12 years. Twelve years ago today you died. Every year on the anniversary, I’ve wanted to write a blog post on the anniversary of your death but I haven’t. For one reason or a hundred, I just haven’t.
So this year as we approach the midnight hour and my body throws itself into a nostalgic state I thought I would just throw out a few memories, and recap some of the best things she taught me. I’m good at Top 10 lists (aren’t we all?) so lets go ahead and roll with that…
Mom Moment #10: Family dinners. Those were amazing, even though I never ate anything you ever cooked. I’m sorry about that. I realize now that Rice-a-Roni is *not* in fact a meal, but I thank you for cooking it almost every night just so I would eat something. I’d give literally anything to sit down at that table with you and the family again…anything.
Mom Moment #9: Your hands. Your hands are one of the only things I can still remember in detail. Your face has blurred into images, along with so many other things, but your hands…I remember them so vividly. They saved days, and worked hard, and were wrinkled with years of memories. I get lost sometimes looking at hands of strangers, hoping to see some that resemble yours. I see mine start to look yours, and I welcome every vein, every wrinkle, every mark.

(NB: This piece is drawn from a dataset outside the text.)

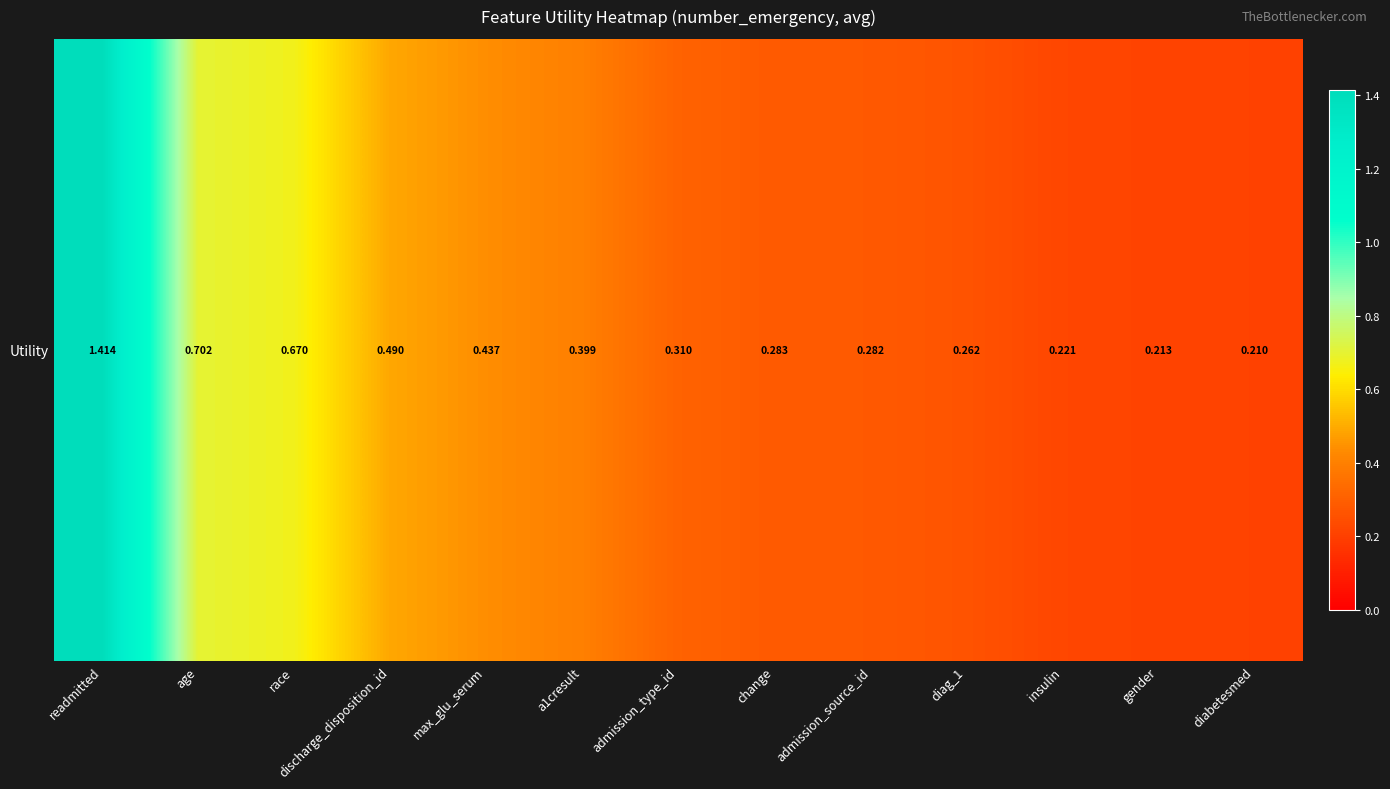

Reading left to right, list all the values displayed in this chart.

readmitted=1.4	age=0.7	race=0.7	discharge_disposition_id=0.5	max_glu_serum=0.4	a1cresult=0.4	admission_type_id=0.3	change=0.3	admission_source_id=0.3	diag_1=0.3	insulin=0.2	gender=0.2	diabetesmed=0.2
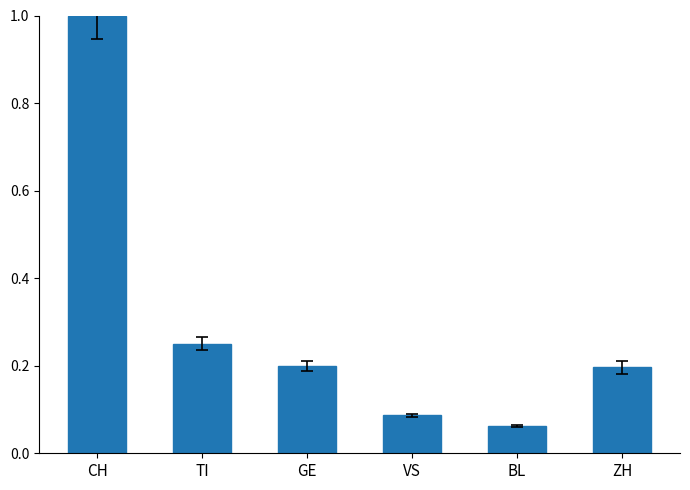

What is the label of the 4th bar from the right?

GE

Mom Moment #8: Our family. You married a great man mom, and you did a great job raising my siblings. I say thank you daily just thinking about how wonderful and unique and funny and supportive and real they all are. Thank you for building a family that rose above cancer…and quite beautifully I might add – we laugh and hug and smile all the time.
Mom Moment #7: The sun. I still remember that day you said you would miss the sun so much. You said the sun on your skin is something you have always loved. I live in Seattle now…so uhm…sorry about that. Not much sun here, but when it does come out, I remember that day on the porch, and I remember you saying that and its magical.
Mom Moment #6: Christmas. I told you I would always make it home, in fact I promised. So last year, for the first time, I missed Christmas. s.o.r.r.y. BUT I went to Texas, because I fell in love with the most amazing man (just like you promised I would) and uhmmm yeah… I realize love trumps most things (like you said it did), so I am hoping you give me a pass on that one.
Mom Moment #5: Work. You led teams of people. You ran meetings, you competed as a leader with men, and you did it all while staying on the good side of people. You loved your job and made so many friends and worked hard. I’m so happy with my job, and love the people I work with, and work hard…just like you.
Mom Moment #4: Cancer. This year was one of the first years since you died that I am starting to remember you and not those last few months. So cancer… fuck you on that one. We win.
Mom Moment #3: Bloody marys. Literally for the first time ever I tried one this year. You and the aunts loved them…and guess what?! I love them too! Like mother, like daughter. For my thirtieth birthday this year I am gathering the women that matter most to me and we are sipping bloody marys to celebrate the passing of the decade and to just enjoy each other. I think you would approve.
Mom Moment #2: Love. HOLY CRAP MOM I STOPPED DATING LOSERS AND I AM IN LOVE. He is amazing, and smart, and loves his family, and loves me and wow. That is all.
Mom Moment #1: Today. Today is twelve years since the day I said goodbye in our living room, and I can’t help but think — we’ll jesus Mom…you were right–as always. We are all doing okay, and we were strong, and we are happy. But most importantly, just like you promised, you have literally been with me each day…every second I needed you.
Moms are always right. So tomorrow when I wake up around 6 am like I have always done since that day… I’ll think to myself — I miss you mom. I love you, this much, around, twice.
I hope you are wandering worlds and clouds and stars and things I can’t imagine. I hope its full of beautiful things. Like the sun, memories, love and bloody marys.